### [Исходный фрагмент]
Г) Отказ нации от имперской миссии. Этот вариант оказался возможным в тех случаях, когда разрушение империи произошло до или в момент формирования националистических представлений того народа, который в ней доминировал. Очевидные примеры здесь — Польша и Турция. Речь Посполитая, элита которой в последние века ее существования была польской по языку и культуре (но далеко не всегда по этническому происхождению), рухнула в конце XVIII в. и еще долго агонизировала в виде нескольких неудачных восстаний против иноземной оккупации. После подавления очередного из них, в 1863-64 гг., «федералистское», ностальгическое по отношению к Речи Посполитой направление в польско-литвинской политической мысли и общественном сознании начало отходить на задний план. Польский, литовский, украинский и — с некоторым опозданием — белорусский этноязыковой национализм, напротив, вступили в фазу бурного развития и подъема. В Польше борьба между этими двумя тенденциями плавно перетекла в начале ХХ века в противостояние двух политических лагерей — социал-федерализма во главе с Ю. Пилсудским и национал-демократии Р. Дмовского.

### [Извлечённые данные]
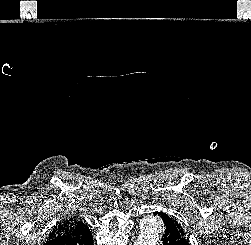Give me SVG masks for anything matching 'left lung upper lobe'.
<instances>
[{"mask_svg":"<svg viewBox=\"0 0 251 245\" xmlns=\"http://www.w3.org/2000/svg\"><path fill=\"white\" fill-rule=\"evenodd\" d=\"M166 216H167L166 219L162 218V220L164 222V226H167L168 224H171L173 227H175V229H177L180 232V234L182 235V237H184L185 239H187L186 238V233H185L184 229L182 228L181 224L178 223L177 220L174 219L173 217H171V216H169L167 214H166Z\"/></svg>","mask_w":251,"mask_h":245,"instance_id":"1","label":"left lung upper lobe"}]
</instances>
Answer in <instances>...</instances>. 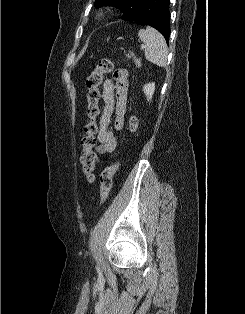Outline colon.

### [Цель задания]
Приведите ещё раз целиком и дословно фрагмент об отказе нации от имперской миссии. Строки выше взяты из другого источника.

### [Решение]
Г) Отказ нации от имперской миссии. Этот вариант оказался возможным в тех случаях, когда разрушение империи произошло до или в момент формирования националистических представлений того народа, который в ней доминировал. Очевидные примеры здесь — Польша и Турция. Речь Посполитая, элита которой в последние века ее существования была польской по языку и культуре (но далеко не всегда по этническому происхождению), рухнула в конце XVIII в. и еще долго агонизировала в виде нескольких неудачных восстаний против иноземной оккупации. После подавления очередного из них, в 1863-64 гг., «федералистское», ностальгическое по отношению к Речи Посполитой направление в польско-литвинской политической мысли и общественном сознании начало отходить на задний план. Польский, литовский, украинский и — с некоторым опозданием — белорусский этноязыковой национализм, напротив, вступили в фазу бурного развития и подъема. В Польше борьба между этими двумя тенденциями плавно перетекла в начале ХХ века в противостояние двух политических лагерей — социал-федерализма во главе с Ю. Пилсудским и национал-демократии Р. Дмовского.